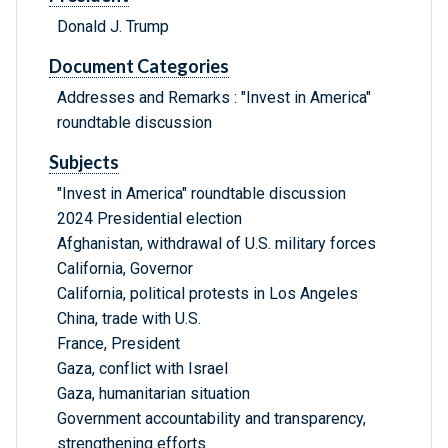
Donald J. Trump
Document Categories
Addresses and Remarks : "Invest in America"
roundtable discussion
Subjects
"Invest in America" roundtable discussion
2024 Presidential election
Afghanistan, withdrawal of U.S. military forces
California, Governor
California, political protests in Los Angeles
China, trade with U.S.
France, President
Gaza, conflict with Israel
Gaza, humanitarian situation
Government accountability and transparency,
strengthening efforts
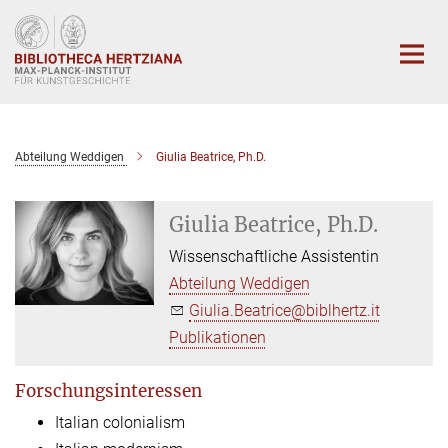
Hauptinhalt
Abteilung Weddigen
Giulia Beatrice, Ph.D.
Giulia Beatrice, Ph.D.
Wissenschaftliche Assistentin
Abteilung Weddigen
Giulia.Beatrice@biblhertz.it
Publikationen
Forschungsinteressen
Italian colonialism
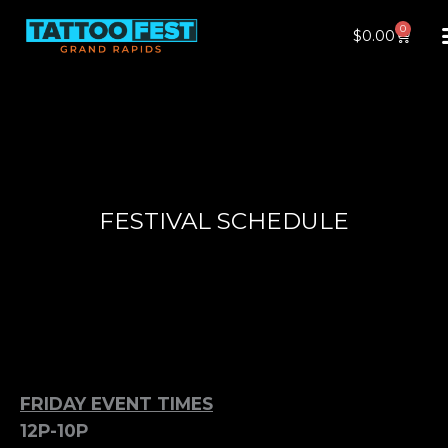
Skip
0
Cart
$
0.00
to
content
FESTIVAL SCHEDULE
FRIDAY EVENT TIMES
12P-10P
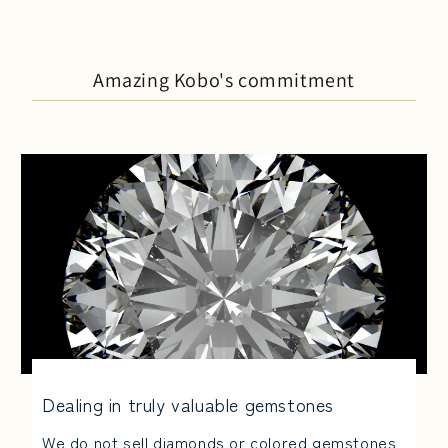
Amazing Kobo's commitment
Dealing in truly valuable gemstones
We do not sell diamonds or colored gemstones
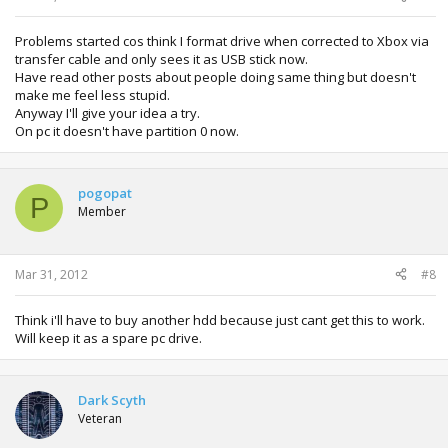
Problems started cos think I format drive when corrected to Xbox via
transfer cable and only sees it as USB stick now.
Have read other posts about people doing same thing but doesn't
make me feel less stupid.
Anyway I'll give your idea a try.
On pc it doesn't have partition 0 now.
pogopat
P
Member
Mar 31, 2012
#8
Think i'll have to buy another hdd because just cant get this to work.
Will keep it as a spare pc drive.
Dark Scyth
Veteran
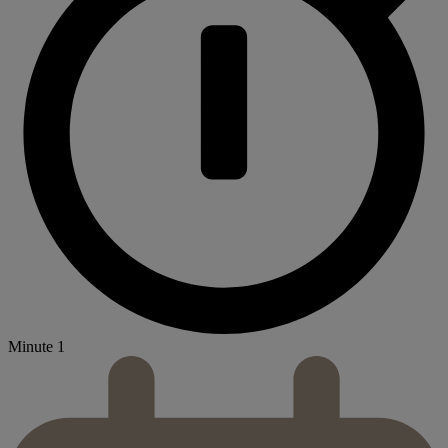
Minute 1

◆ ◆ ◆ ◆ ◆ ◆ ◆

▸ WHAT IS NEEDED
Above are the records; repeat their lines from the first through the line containing "strengthening efforts", and leave out each picture.

▸ SOLUTION FOR THIS TASK
Donald J. Trump
Document Categories
Addresses and Remarks : "Invest in America"
roundtable discussion
Subjects
"Invest in America" roundtable discussion
2024 Presidential election
Afghanistan, withdrawal of U.S. military forces
California, Governor
California, political protests in Los Angeles
China, trade with U.S.
France, President
Gaza, conflict with Israel
Gaza, humanitarian situation
Government accountability and transparency,
strengthening efforts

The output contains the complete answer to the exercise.